“Show me a hero, and I’ll write you a tragedy. F. Scott Fitzgerald
The fourth film version of The Great Gatsby is out. This may as well be only the second version, since the first, a 1926 silent with the debonair Warner Baxter as Gatsby and the equally debonair William Powell as George Wilson is ‘lost,’ as they say–a victim of studio carelessness in preservation at a time when film stock was silver nitrate-based (thus, ‘the silver screen’), unstable and highly combustible. It’s safe to say that no one now alive has seen it, or at least remembers it.
The actual second version was the 1949 film with Alan Ladd as Gatsby and Shelly Winters as Myrtle Wilson. Howard Da Silva plays her husband, George, and would play Meyer Wolfsheim in the third version, made in 1974–the one most of us know as the definitive Gatsby– with Robert Redford in the title role, Mia Farrow as Daisy, and Sam Waterston as Nick. The screenwriter was Francis Ford Coppola, by the way, fresh from his Godfather successes. The 1949 film still exists (a new print was struck from the negative last year), but because of copyright issues, is not allowed to be distributed.

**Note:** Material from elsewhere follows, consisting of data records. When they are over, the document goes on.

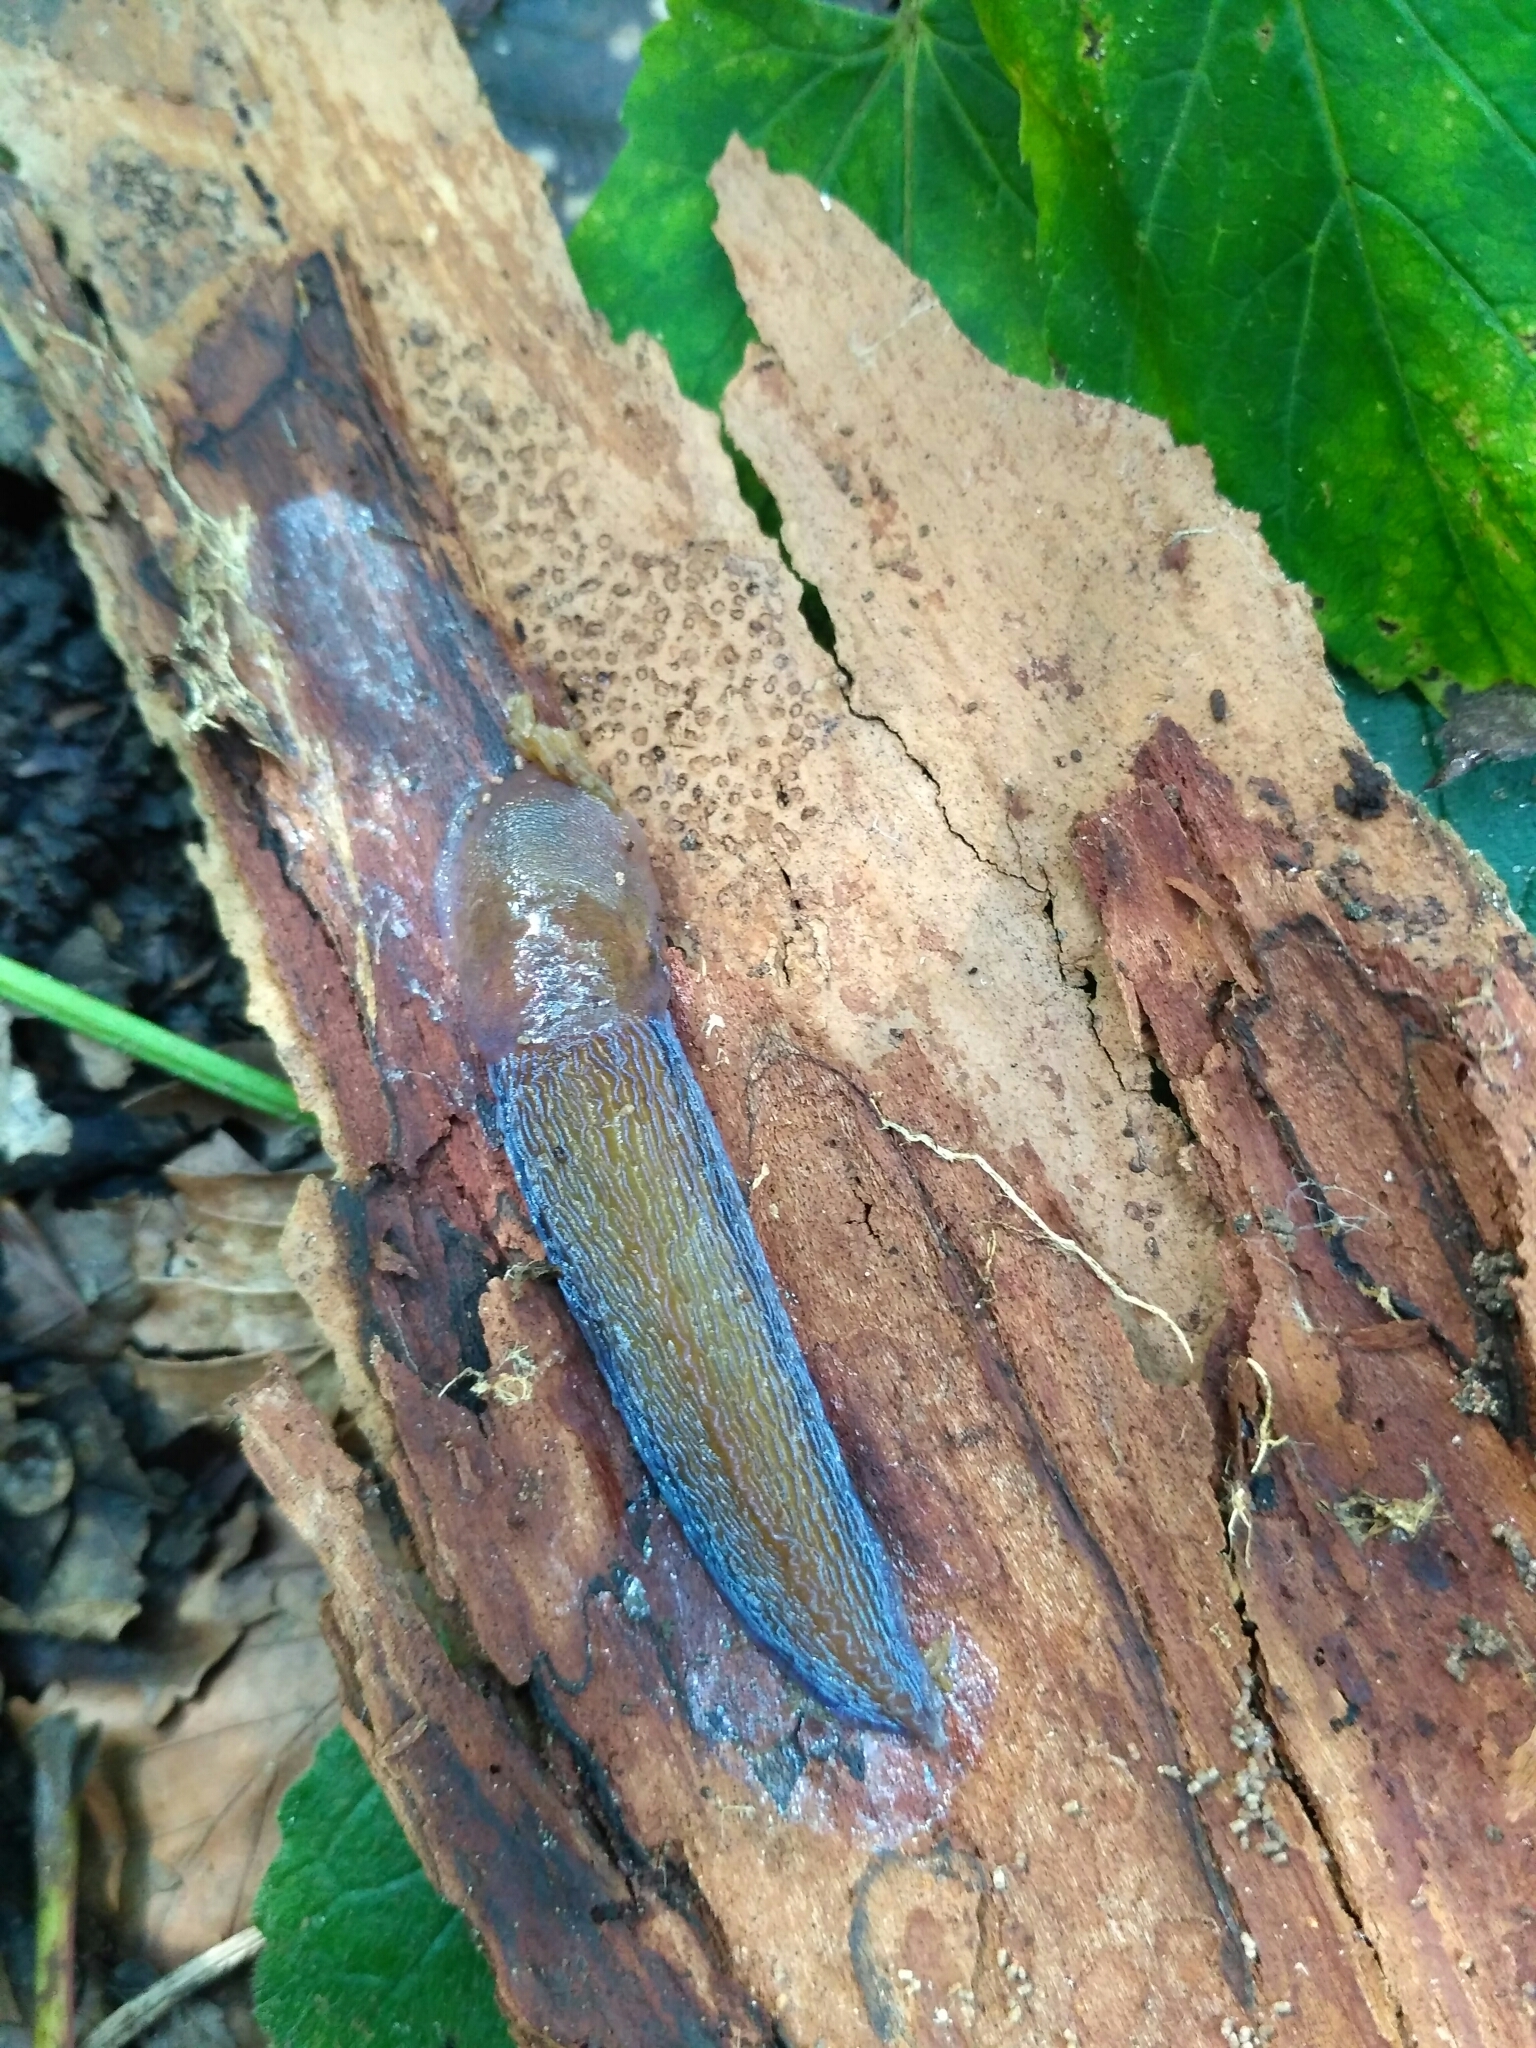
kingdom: Animalia
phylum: Mollusca
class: Gastropoda
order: Stylommatophora
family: Limacidae
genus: Bielzia
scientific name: Bielzia coerulans
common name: Carpathian blue slug
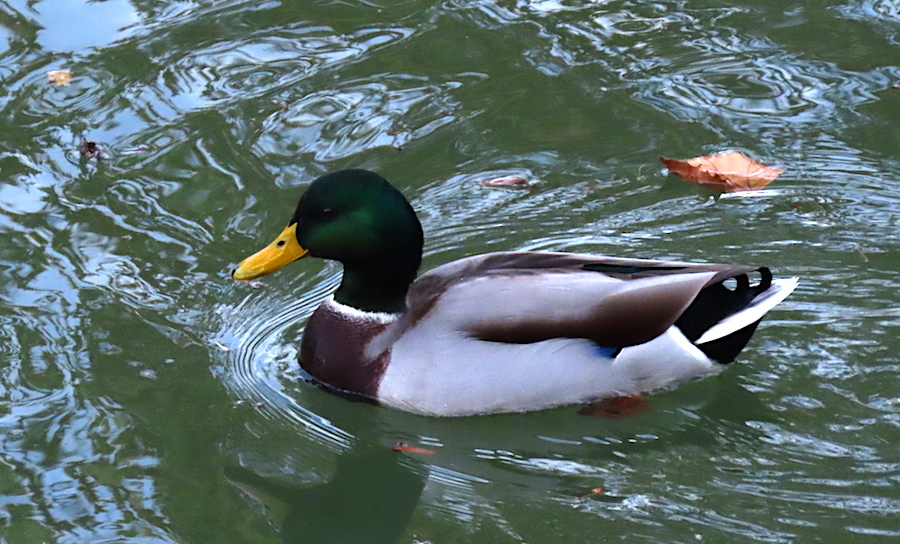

This new Gatsby is perpetrated, I mean directed, by the Australian filmmaker Baz Luhrman. Far from deepening the Gatsby story for me, watching it just made me dizzy. But, maybe because of this version’s pushy obviousness, I was struck by the story’s resemblance in theme to the Orson Welles classic, Citizen Kane (1941).
The similarities came home to me with one tragic word, uttered at the end of the story by the protagonist in the crushing moment when he realizes he will never have what has been eluding him all his life. In that one word is the whole goal and prize, the grail, the promise of the future and recovery of the past; it is that which has given meaning, he sees in a flash, to his entire existence. For Jay Gatsby, it is ‘Daisy!’–for Charles Foster Kane, it is ‘Rosebud!’
Both Gatsby and Kane have been called “great American”: Gatsby the great American novel, Kane the great American film. But there is nothing particularly American about the idea that our lives often are borne upon the wave of a singular hope…and not a solid, rational hope, at that.
Charles Foster Kane, torn away from a snowy but idyllic childhood and his famous sled, is thrust into the world of money and loses his innocence. Irretrievably. At the end of his life he understands that what he has wanted most, beyond the statues and paintings and ‘the biggest private zoo since Noah,’ is the time before he was extracted from hearth and home, however humble. He has wanted to go back to the past, and live there.
Money comes to Jay Gatsby a bit later in the form of a small inheritance from his millionaire boss, which he uses to amass considerable wealth. The money corrupts Gatsby as thoroughly as Kane’s fortune corrupts him. But it isn’t the money as such that corrupts; it is the dream of hope that money can fuel. As a young soldier, he had fallen in love with Daisy, but she had passed him over to marry the scion of an ‘old rich’ family. Now the wildly rich Gatsby uses his affluence to build a world around him that will impress Daisy and win her back to him.
He’s become nuts over it, and Nick tries to pry him from his dangerous delusion. But Gatsby persists: ‘Can’t repeat the past?…Why of course you can!’
Well, no, not really. Not any more than Kane can return to a time before he was snatched away from his mother in the mountains of Colorado. This is what makes both stories tragedies, the greater the delusion, the greater the tragedy.
Why Gatsby and Kane persist in the collective imagination (Citizen Kane is consistently voted the greatest film of all time by critics) may signal something in us that yearns for the one thing we can never have. Can this hopeless trait in our common psychological DNA be what makes us truly human? If so, then maybe the great tragedies of art are given to us as reminders of our essential human nature–that though we are made ‘a little less than the angels,’ we are prone nonetheless to believe ourselves angelic.
We have been warned, but still we strive for the unattainable…in the hope….
Gatsby’s green light across the bay may be the evergreen of eternal spring, the liturgical color for hope; it is also the sign for ‘Go!’